“Disobey your master’s order and benefit him. That is loyalty.”
“Gyakumei rikun, kore wo chu to iu”

  • # Sumitomo’s Business Philosophy
  • # Director-General
Calligraphy by Hirose in 1913, one year before his death (photo courtesy of Hirose History Museum in Niihama City)

“True loyalty is not unquestioning obedience to your master’s order, even if it is an order emanating from the state. If the order is contrary to the interests of the merchant house or the state that you serve, you should disobey it.” This favorite maxim of Saihei Hirose, Sumitomo’s first Director-General, originally appeared in Shuo Yuan, a Chinese classic known as the Garden of Stories, which also contains its obverse, “Obey your master’s order and make him sick. That is flattery.” Hirose’s conviction was that true loyalty, far from being the obsequious carrying out of orders, means raising objections to whatever is contrary to the interests of the house one serves.

Sumitomo has a long tradition of encouraging a vigorous exchange of views and listening attentively to people’s suggestions regardless of their positions in the hierarchy. The heads of the Sumitomo family respected this tradition.
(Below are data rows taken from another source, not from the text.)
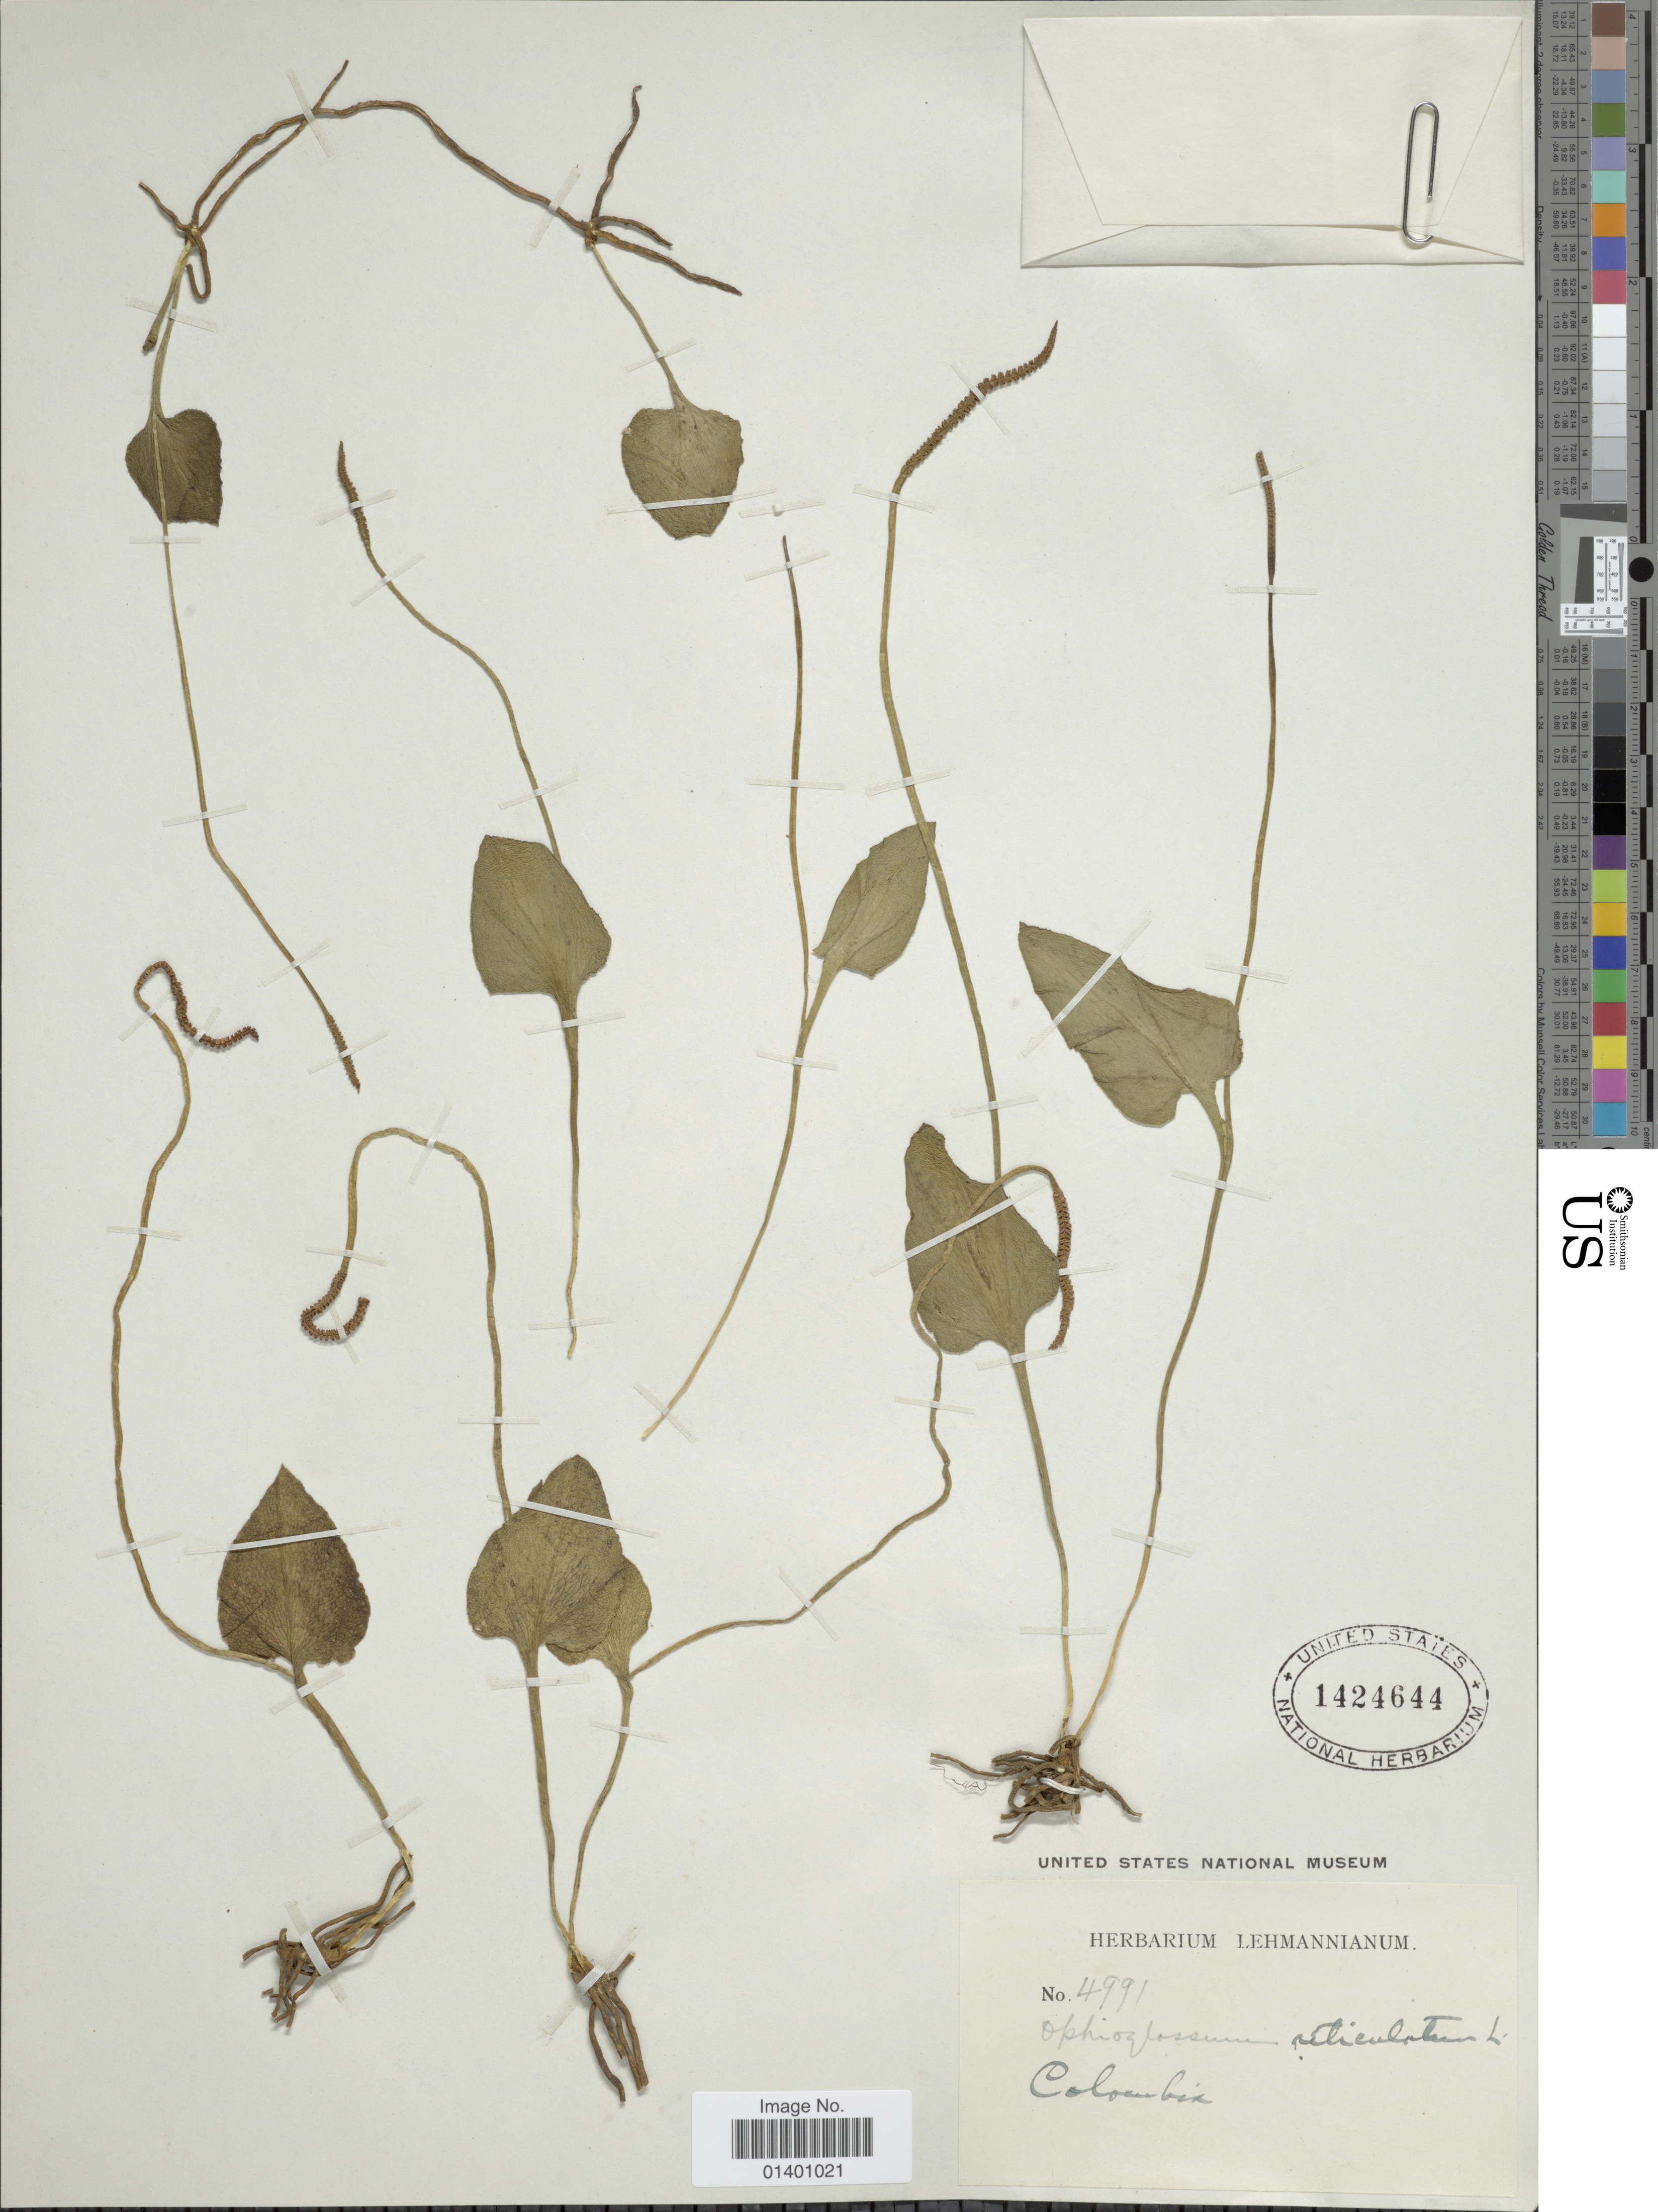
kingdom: Plantae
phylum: Tracheophyta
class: Polypodiopsida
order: Ophioglossales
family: Ophioglossaceae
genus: Ophioglossum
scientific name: Ophioglossum reticulatum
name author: L.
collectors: ex herb. Lehmannianum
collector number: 4991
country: Colombia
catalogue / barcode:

In 1828, Tomohiro, the ninth head of the family made this clear to the retainers: “At Sumitomo, regardless of age or rank, anyone with suggestions that they think may be useful for the house, should speak up. Even if your suggestion is not adopted, I will be grateful to you for your loyalty. So, do not hesitate to offer suggestions.” This was the culture in which Hirose embraced gyakumei rikun as his motto long before he became the first Director-General. In 1868, when executives at the Osaka head office insisted on selling the Besshi copper mine, Hirose, who was then the manager of the mine, vigorously objected. Only by engaging in a heated debate with the executives did he manage to stop the sale for the sake of the people working at the mine and for the sake of Sumitomo’s future. If Hirose had not raises an objection, the subsequent prosperity of Sumitomo may never have come to pass. Hirose practiced gyakushin rikun to further the interests of the house and the workers by expressing his opinion forthrightly to the executives, without trying to save his own neck.

Saihei Hirose
(1828-1914)
Born in Yasu in Omi (present-day Shiga Prefecture) in 1828, Saihei was adopted by his uncle Jiemon Kitawaki in 1834 who was working at the Besshi copper mine. Having moved to the Besshi copper mine when he was nine, at the age of 11 he was apprenticed to the House of Sumitomo and began working at the mine. The family of Hirose adopted Saihei when he was 28. He was appointed manager of the Besshi copper mine in 1865 and became the first Director-General of Sumitomo in 1877. His achievements included modernization of the Besshi copper mine and drawing up the Rules Governing the House of Sumitomo. Following his retirement in 1894, he published his autobiography. Saihei died in 1914 at the age of 87, having spent much of his life at the heart of commerce and industry in Osaka. He was awarded the Order of the Sacred Treasure in 1892, the first private citizen to receive such an honor, together with fellow recipient the industrialist Eiichi Shibusawa.